Il a donc fallu attendre l`opération de police, survenue le 4 novembre, qui a permis la "mise à l`abri" dans les centres d`accueil en Ile-de-France de plus de 3 000 migrants installés dans des campements de fortune, sous un pont aérien dans le Nord-est de la capitale.
Le camp, désigné par la mairie de Paris, comme un "centre humanitaire d`accueil pour réfugiés", a été inauguré jeudi matin dans le 18ème arrondissement de Paris par Hidalgo elle-même, en compagnie des travailleurs sociaux d`Emmaüs Solidarité et l`OFII (Office français d`immigration et d`intégration) qui ont contribué à sa création.

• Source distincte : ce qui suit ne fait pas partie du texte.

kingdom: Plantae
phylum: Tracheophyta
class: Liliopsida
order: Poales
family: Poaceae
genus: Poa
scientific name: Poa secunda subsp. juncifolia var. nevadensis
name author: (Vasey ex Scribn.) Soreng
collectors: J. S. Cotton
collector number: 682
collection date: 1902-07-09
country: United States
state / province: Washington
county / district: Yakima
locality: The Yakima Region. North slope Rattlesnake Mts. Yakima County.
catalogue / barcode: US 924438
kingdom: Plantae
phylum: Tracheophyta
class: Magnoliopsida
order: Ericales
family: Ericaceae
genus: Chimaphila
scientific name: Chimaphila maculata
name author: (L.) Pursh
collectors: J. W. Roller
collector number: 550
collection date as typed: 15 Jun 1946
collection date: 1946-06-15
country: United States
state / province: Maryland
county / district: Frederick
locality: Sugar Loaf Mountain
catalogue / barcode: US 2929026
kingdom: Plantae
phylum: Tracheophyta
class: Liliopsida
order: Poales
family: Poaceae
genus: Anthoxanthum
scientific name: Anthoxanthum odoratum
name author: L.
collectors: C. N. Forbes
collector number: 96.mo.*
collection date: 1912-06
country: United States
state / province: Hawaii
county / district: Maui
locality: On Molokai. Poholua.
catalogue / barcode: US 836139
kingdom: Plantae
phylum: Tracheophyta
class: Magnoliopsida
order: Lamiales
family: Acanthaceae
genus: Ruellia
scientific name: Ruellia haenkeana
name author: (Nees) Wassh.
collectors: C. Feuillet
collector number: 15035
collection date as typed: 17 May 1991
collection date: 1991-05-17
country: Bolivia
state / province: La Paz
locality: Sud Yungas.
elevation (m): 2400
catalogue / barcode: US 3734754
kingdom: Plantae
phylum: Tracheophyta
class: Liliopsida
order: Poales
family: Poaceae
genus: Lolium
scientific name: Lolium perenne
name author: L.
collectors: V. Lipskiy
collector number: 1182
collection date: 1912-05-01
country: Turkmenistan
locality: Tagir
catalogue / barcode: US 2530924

Installé dans une bulle gonflable de 1 000 m2, le camp dispose d`un pôle de soins et permet l`hébergement des migrants pour quelques jours, "le temps que des places soient disponibles dans les structures dédiées", explique la mairie de Paris sur son site. L`hébergement se fait dans un bâtiment divisé en huit îlots, avec des chambres en bois préfabriqué de 4 personnes.
Construit sur une ancienne friche de la SNCF, le camp humanitaire, réservé aux hommes, aura une capacité d`accueil de 80 individus par jour et l`accueil y sera "inconditionnel". "Chaque personne bénéficiera d`une évaluation sociale, avant d`être orientée vers un lieu d`hébergement. Repas, kits d`hygiène et vêtements seront fournis", souligne encore la mairie.
Un second centre d`accueil sera opérationnel à Ivry-sur-Seine en région parisienne, "d`ici la fin de l`année", pour accueillir les femmes isolées et les familles. Installé sur une ancienne usine d`Eau de Paris, le camp pourra accueillir jusqu`à 350 personnes.
La mairie de Paris et la préfecture d`Ile-de-France ont mis à l`abri plus de 15 000 migrants depuis 2015, grâce à une coopération avec les associations humanitaires, informe la mairie.